# Exercise:
Transcribe the lines from the one containing "azonosulni vele, és" through the one containing "7. siječnja 2018.", including both of those lines. Leave the pictures out of your answer.

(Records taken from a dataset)
════════════════════
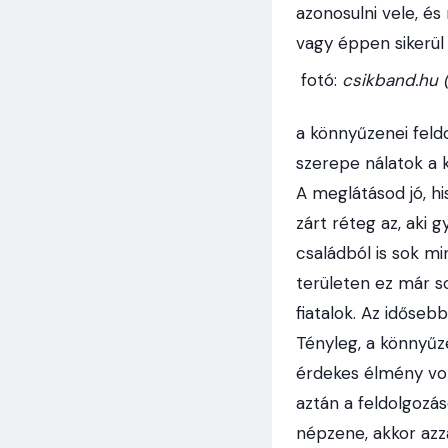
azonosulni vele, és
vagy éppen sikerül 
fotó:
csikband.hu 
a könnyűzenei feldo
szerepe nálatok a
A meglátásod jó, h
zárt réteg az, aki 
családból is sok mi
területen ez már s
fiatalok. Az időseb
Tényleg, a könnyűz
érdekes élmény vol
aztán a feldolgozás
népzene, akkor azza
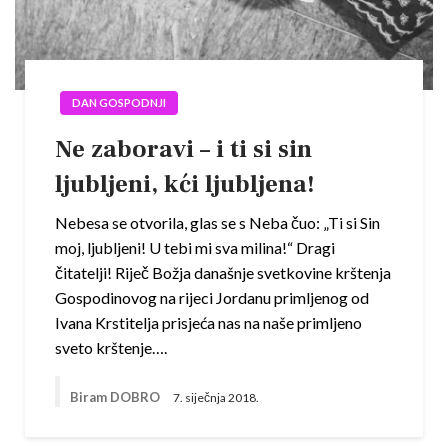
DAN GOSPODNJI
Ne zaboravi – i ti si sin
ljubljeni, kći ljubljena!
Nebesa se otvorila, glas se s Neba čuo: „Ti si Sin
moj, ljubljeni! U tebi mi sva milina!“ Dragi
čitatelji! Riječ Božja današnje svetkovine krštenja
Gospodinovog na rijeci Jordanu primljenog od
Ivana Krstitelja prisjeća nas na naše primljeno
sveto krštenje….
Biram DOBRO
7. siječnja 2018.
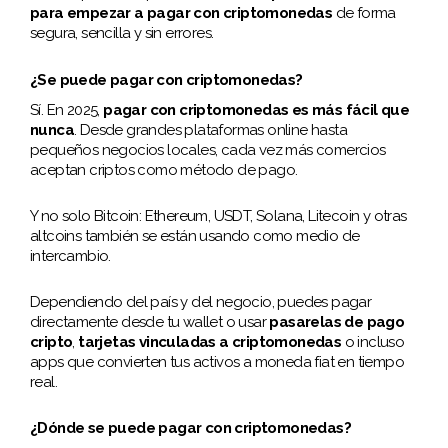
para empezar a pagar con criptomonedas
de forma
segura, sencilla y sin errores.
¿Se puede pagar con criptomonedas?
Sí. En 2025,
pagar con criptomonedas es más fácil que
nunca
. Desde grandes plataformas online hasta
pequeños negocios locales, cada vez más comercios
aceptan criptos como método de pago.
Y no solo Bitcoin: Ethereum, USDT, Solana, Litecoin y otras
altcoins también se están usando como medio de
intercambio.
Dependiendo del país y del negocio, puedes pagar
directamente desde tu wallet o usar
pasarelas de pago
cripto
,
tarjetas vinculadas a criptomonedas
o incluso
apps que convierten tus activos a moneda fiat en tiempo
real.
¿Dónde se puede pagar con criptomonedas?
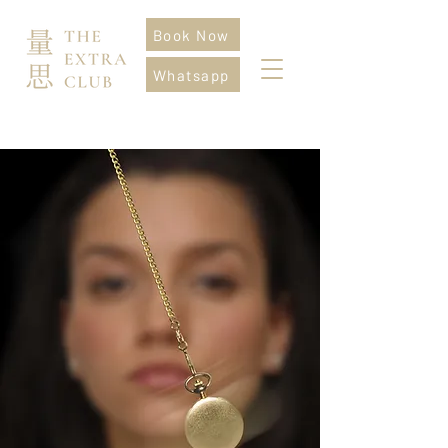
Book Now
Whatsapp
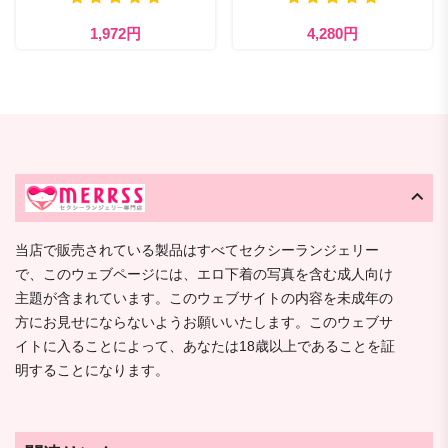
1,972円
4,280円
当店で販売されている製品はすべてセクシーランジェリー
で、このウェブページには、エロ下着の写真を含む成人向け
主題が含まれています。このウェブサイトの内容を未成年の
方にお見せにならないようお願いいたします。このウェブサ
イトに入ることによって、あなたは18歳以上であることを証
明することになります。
════════════════════
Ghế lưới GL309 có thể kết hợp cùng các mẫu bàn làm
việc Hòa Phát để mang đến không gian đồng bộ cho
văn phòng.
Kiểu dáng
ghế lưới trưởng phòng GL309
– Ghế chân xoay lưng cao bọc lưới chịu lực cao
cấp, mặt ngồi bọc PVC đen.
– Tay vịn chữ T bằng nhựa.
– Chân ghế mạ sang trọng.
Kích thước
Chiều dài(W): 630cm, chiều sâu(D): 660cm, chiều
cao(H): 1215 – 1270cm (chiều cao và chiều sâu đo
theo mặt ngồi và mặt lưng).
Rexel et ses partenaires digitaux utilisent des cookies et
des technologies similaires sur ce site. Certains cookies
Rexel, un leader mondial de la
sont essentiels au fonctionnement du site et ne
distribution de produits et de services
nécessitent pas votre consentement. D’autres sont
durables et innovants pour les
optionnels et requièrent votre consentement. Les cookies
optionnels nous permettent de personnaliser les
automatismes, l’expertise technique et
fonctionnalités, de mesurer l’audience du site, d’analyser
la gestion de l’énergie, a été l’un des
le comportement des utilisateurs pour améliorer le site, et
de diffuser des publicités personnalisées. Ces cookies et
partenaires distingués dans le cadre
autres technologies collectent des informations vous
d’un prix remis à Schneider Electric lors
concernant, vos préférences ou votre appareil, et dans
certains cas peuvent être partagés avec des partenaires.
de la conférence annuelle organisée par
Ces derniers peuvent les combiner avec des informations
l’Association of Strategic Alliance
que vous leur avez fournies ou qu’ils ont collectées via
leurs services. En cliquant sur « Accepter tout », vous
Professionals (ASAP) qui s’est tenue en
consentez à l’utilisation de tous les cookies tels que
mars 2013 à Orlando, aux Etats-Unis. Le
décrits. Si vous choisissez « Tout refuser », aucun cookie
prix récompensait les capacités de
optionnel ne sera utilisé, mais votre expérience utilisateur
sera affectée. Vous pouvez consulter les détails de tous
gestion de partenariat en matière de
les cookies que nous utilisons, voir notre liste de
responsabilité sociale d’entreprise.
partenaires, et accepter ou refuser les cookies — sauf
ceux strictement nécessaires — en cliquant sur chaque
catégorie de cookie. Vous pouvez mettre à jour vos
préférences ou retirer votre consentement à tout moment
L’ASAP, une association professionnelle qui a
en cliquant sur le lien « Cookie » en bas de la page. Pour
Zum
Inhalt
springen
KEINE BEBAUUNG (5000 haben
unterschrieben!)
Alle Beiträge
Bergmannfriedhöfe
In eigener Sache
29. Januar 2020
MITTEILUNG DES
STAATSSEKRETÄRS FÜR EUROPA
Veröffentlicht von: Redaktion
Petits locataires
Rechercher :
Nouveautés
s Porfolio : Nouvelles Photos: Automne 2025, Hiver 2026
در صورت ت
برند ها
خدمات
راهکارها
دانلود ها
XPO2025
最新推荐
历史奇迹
════════════════════
# Exercise answer:
azonosulni vele, és
vagy éppen sikerül 
fotó:
csikband.hu 
a könnyűzenei feldo
szerepe nálatok a
A meglátásod jó, h
zárt réteg az, aki 
családból is sok mi
területen ez már s
fiatalok. Az időseb
Tényleg, a könnyűz
érdekes élmény vol
aztán a feldolgozás
népzene, akkor azza
DAN GOSPODNJI
Ne zaboravi – i ti si sin
ljubljeni, kći ljubljena!
Nebesa se otvorila, glas se s Neba čuo: „Ti si Sin
moj, ljubljeni! U tebi mi sva milina!“ Dragi
čitatelji! Riječ Božja današnje svetkovine krštenja
Gospodinovog na rijeci Jordanu primljenog od
Ivana Krstitelja prisjeća nas na naše primljeno
sveto krštenje….
Biram DOBRO
7. siječnja 2018.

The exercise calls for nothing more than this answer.